死を前にして冷たく凍える身体の中で、左の腕だけが異様なまでの熱を孕んでいる。
「アベンジャー……第三次聖杯戦争の折、アインツベルンによって生み出された八番目のクラス。存在自体は把握していたが、よもや七人という枠を壊し,強引に自らを捻じ込んでこようとは……。しかし嘆かわしいかな。それすらも既知の内とは」
独りごつ声は何かを嘆くようでありながら、その実、圧倒的な諦念を前にハナ(最初)から擦り切れ渇いている。
「それはさておき、ふむ……。尻馬に乗せてもらっている手前パトロン(聖杯)の意向は出来得る限り尊重したいところだが……しかし、こればかりは承服しかねるな。さもありなん。繰り返しなど、この私が認めるものか。ゆえ、貴君を舞台に上げるわけには行かぬな、アンリ・マユ」
声の主は低く、暗く、皮肉げに嗤う。
「とはいえ、せっかくのイレギュラー。みすみす使わずにおく手も無し。それに役者が多いほうが舞台も映えるというものだ。で、あればここは代役を立てるのが吉か。順当にいって適役はクリストフの闖入で役を追われた彼の英傑だが……しかし惜しむらくかな、我らが北欧の英雄にこのクラスの適性は見受けられぬ。では新たに別の英雄を招くか……。確かにそれも一興だが……やはりここは素直に彼らを据えるのが適当か。少々内輪に偏りすぎる感もあるが、配役としては、まあ順当かつ面白い。それに、前回のオペラではろくに出番を用意してやれなかったしな。じきに愚息たちも舞台に上がる。サプライズの一つ、用意しておくのもよかろう。――ああ、そういうわけだ魔術師殿。貴殿には今しばらくこの舞台にて演じる栄誉を授けよう。光栄に思いたまえ。女神の再誕を言祝ぐ舞台装置……これ以上の誉れはあるまいよ」
その言葉を最後に気配が消える。
――そこまでが限界だった。
バゼット・フラガ・マクレミッツの意識は深い闇の底へと堕ちていった。
◆◆◆
両腕を交差し、全力で背後へと跳び退る。
瞬間、無造作に繰り出された回し蹴りが、士郎の身体を容赦なく打ち据えた。
「――っ!?」
受けとめた両腕が軋んだ悲鳴を上げ、殺しきれなかった衝撃が防御を突き抜け内臓を痛打する。
宙を舞った士郎の身体は土蔵の扉をぶち破り、室内に散乱した雑貨を蹴散らしながら無様に床を転げた。
強かに壁に背をぶつけ、ようやく止まる。
視界が陰る。ぐったりと壁にもたれ悶絶する士郎の正面。入り口から差し込む月明りを遮り、漆黒の長躯が屋内に歩を踏み入れる。

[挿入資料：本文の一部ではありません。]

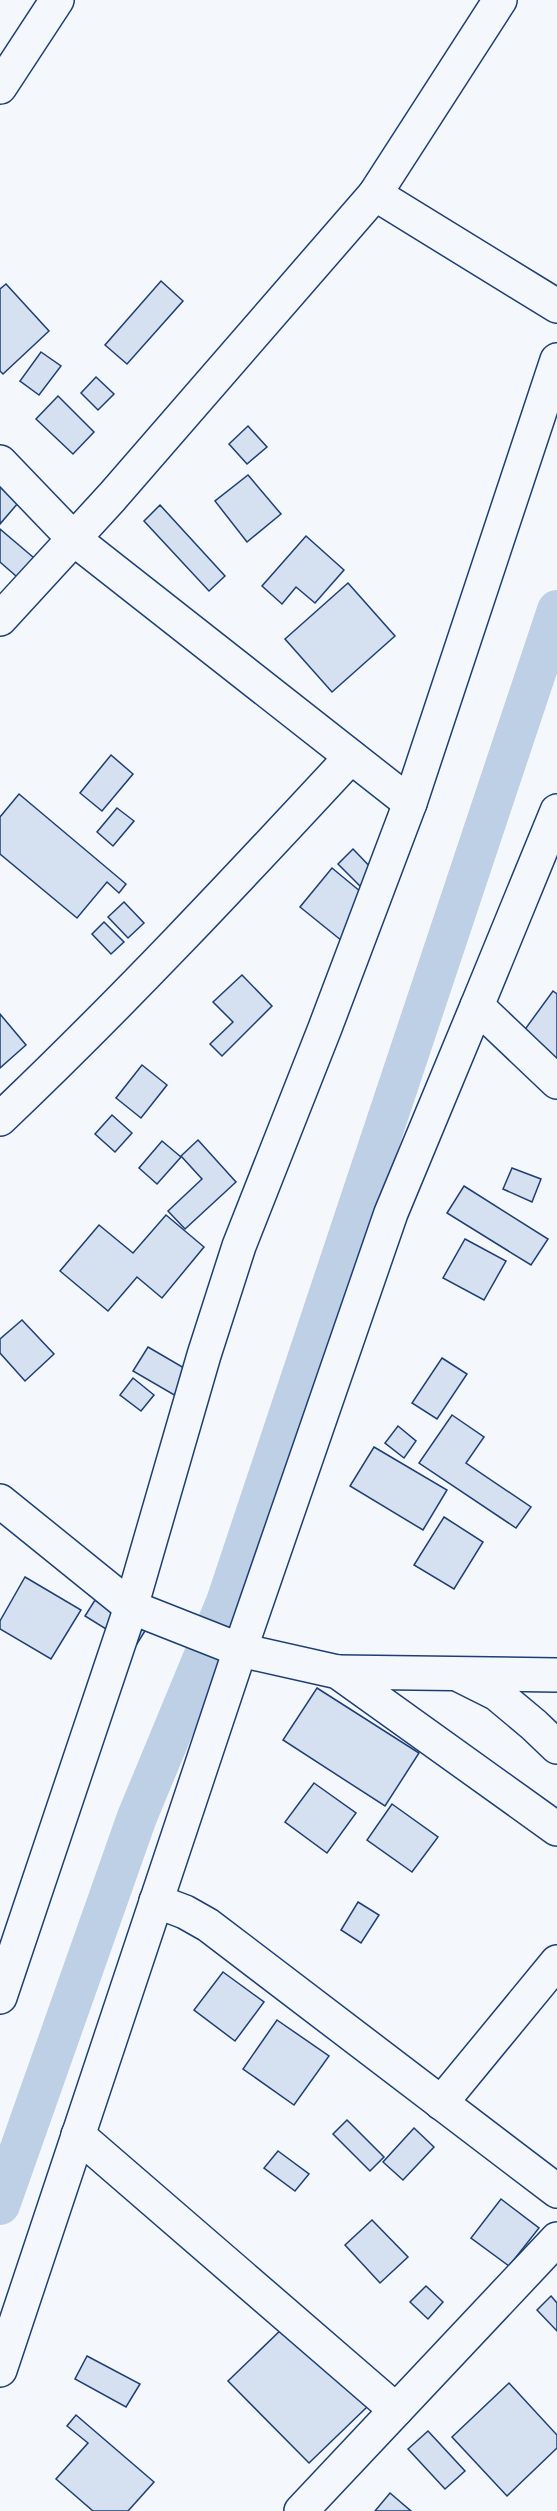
<svg xmlns="http://www.w3.org/2000/svg" width="557" height="2511" viewBox="0 0 557 2511" font-family="Overpass,sans-serif">
  <rect width="100%" height="100%" fill="#f4f7fb"/>
  <g fill="none" stroke-linecap="round" stroke-linejoin="round">
    <!-- canal -->
    <polyline stroke="#bed0e5" stroke-width="40" points="0,2205 137,1817 226,1602 557,610"/>
  </g>
  <!-- building -->
  <g fill="#d5e0f0" stroke="#1d3f73" stroke-width="1.5">
    <polygon points="161,281 183,301 127,364 105,345"/>
    <polygon points="6,284 49,331 3,374 0,371 0,289"/>
    <polygon points="41,352 61,366 39,395 20,381"/>
    <polygon points="96,377 114,394 98,410 81,393"/>
    <polygon points="58,396 94,432 73,454 36,419"/>
    <polygon points="248,426 267,447 247,464 229,444"/>
    <polygon points="0,474 25,495 0,524"/>
    <polygon points="248,475 281,514 247,542 215,501"/>
    <polygon points="160,505 225,576 209,591 144,521"/>
    <polygon points="0,529 40,563 24,583 0,562"/>
    <polygon points="306,536 344,570 315,603 296,587 282,604 262,586"/>
    <polygon points="348,583 395,636 332,692 285,639"/>
    <polygon points="111,755 133,774 102,811 80,793"/>
    <polygon points="19,794 126,884 119,893 107,882 77,918 0,854 0,817"/>
    <polygon points="117,808 134,821 113,846 97,832"/>
    <polygon points="353,849 379,876 364,890 338,864"/>
    <polygon points="332,868 384,911 352,949 300,907"/>
    <polygon points="124,902 144,923 128,938 108,917"/>
    <polygon points="104,922 124,942 111,954 92,934"/>
    <polygon points="242,975 272,1006 222,1056 210,1044 233,1022 213,1002"/>
    <polygon points="553,991 557,994 557,1067 518,1039"/>
    <polygon points="0,1014 26,1045 0,1068"/>
    <polygon points="142,1065 167,1085 141,1118 116,1098"/>
    <polygon points="112,1115 132,1133 115,1152 95,1134"/>
    <polygon points="198,1140 236,1182 185,1229 168,1211 202,1179 181,1156"/>
    <polygon points="162,1141 181,1157 157,1184 139,1168"/>
    <polygon points="512,1168 541,1179 532,1202 503,1189"/>
    <polygon points="464,1186 548,1239 531,1265 447,1213"/>
    <polygon points="166,1215 204,1247 162,1298 137,1277 108,1311 60,1271 99,1225 133,1253"/>
    <polygon points="465,1239 506,1261 484,1300 443,1278"/>
    <polygon points="22,1320 54,1354 25,1381 0,1353 0,1339"/>
    <polygon points="148,1347 191,1372 176,1396 133,1371"/>
    <polygon points="442,1358 467,1374 437,1419 412,1403"/>
    <polygon points="133,1378 154,1395 141,1411 120,1395"/>
    <polygon points="452,1415 484,1437 466,1463 531,1507 516,1528 419,1463"/>
    <polygon points="398,1426 416,1441 404,1458 385,1443"/>
    <polygon points="374,1447 447,1490 423,1530 350,1486"/>
    <polygon points="444,1517 483,1542 454,1589 414,1565"/>
    <polygon points="25,1577 81,1610 51,1659 0,1629 0,1621"/>
    <polygon points="95,1600 145,1631 135,1647 85,1616"/>
    <polygon points="317,1688 419,1753 385,1806 283,1740"/>
    <polygon points="314,1783 356,1813 327,1853 285,1822"/>
    <polygon points="392,1804 438,1837 412,1872 367,1840"/>
    <polygon points="358,1902 379,1915 361,1943 341,1930"/>
    <polygon points="223,1972 264,2002 235,2041 194,2010"/>
    <polygon points="277,2020 329,2056 294,2105 243,2069"/>
    <polygon points="347,2120 384,2157 370,2171 333,2134"/>
    <polygon points="414,2128 434,2147 403,2180 383,2162"/>
    <polygon points="278,2151 309,2174 295,2191 264,2168"/>
    <polygon points="501,2199 539,2228 509,2266 471,2238"/>
    <polygon points="372,2220 408,2257 380,2283 345,2245"/>
    <polygon points="426,2286 443,2302 428,2319 410,2302"/>
    <polygon points="551,2296 557,2303 557,2331 537,2310"/>
    <polygon points="286,2325 367,2407 309,2463 228,2381"/>
    <polygon points="87,2356 140,2384 126,2407 75,2379"/>
    <polygon points="509,2383 557,2435 557,2448 507,2496 452,2437"/>
    <polygon points="76,2415 154,2482 128,2511 93,2511 56,2479 88,2443 67,2426"/>
    <polygon points="428,2431 465,2471 445,2489 408,2449"/>
    <polygon points="390,2493 411,2511 375,2511"/>
  </g>
  <g fill="none" stroke-linecap="round" stroke-linejoin="round">
    <!-- minor casing -->
    <g stroke="#1d3f73" stroke-width="36">
      <g id="minor">
        <polyline points="0,87 57,0"/>
        <polyline points="375,194 557,306"/>
        <polyline points="0,462 74,539 410,803"/>
        <polyline points="0,619 112,497 375,194 500,0"/>
        <polyline points="557,811 477,1006 557,1082"/>
        <path d="M0,1119C122,1003 237,880 351,757"/>
        <polyline points="0,1501 131,1607 240,1650 338,1672 557,1829"/>
        <polyline points="338,1672 557,1675"/>
        <polyline points="461,1676 497,1694 534,1725 557,1747"/>
        <polyline points="156,1901 185,1912 208,1925 557,2191"/>
        <polyline points="0,1997 131,1607 204,1355 239,1246 325,1028 410,803 557,360"/>
        <polyline points="441,2103 557,1962"/>
        <polyline points="78,2135 396,2410"/>
        <polyline points="0,2370 240,1650 391,1213 477,1006"/>
        <polyline points="301,2511 557,2239"/>
      </g>
    </g>
    <!-- minor -->
    <use href="#minor" stroke="#f4f7fb" stroke-width="33"/>
  </g>
</svg>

「どうやら鬼ごっこもここまでのようですね。いやはや、それにしても大したものです。弱卒とはいえ、まがりなりにも英霊たる私を相手にここまで粘るとは」
「……っ!」
奥歯を噛みしめ、呻き声を押し殺す。
激痛に蹂躙された肉体は小刻みに震えるばかりで、立ちあがることすらままならない。
「さて、名残惜しくはありますがそろそろ幕に致しましょう。いい加減主も痺れを切らしているようですし、ここらが潮時といったところでしょう。何、恐れることはありません。あなたもいずれ、必ず私が救ってみせます。ゆえ、どうぞ心静かにお逝きなさい」
神父は慈愛に満ちた微笑を浮かべ、おもむろに士郎のもとへと歩を進める。
死ぬ? こんなところで? 訳も分からぬまま、何も為せないまま?
「――――けるな……!」
正義の味方にもなれず、じいさんとの約束も、あの日の誓いも果たせずに?
「ふざけるなぁああああああああ!」
その時、蒼く清澄な輝きが屋内を染め上げた。
床に描かれた魔方陣――士郎がいつも魔術の鍛錬に用いているそれ――が、眩い輝きを放つ。
「なっ……!?」
「これは……!」
士郎と神父が揃って瞠目する中、これまで感じたこともないほどの破格の魔力が魔方陣へと集い――
「くっ……!」
光が弾ける。
目を灼くほどに膨れ上がった閃光を前に、咄嗟に目を閉じる士郎。
瞼越しに光が収まったのを見てとり、おそるおそる目を開けば、そこには銀の甲冑に身をつつんだ背中が、神父から士郎を守るように凛然と佇んでいた。
うなじで結われた長い金髪。華奢な体躯。
凛々しくも美しいその少女は、呆然と息を呑む士郎を肩越しに一瞥し、
「我が名はセイバー。――問おう。あなたが私のマスターか?」
――今宵、冬木の街に最後のサーヴァントが現界を果たした。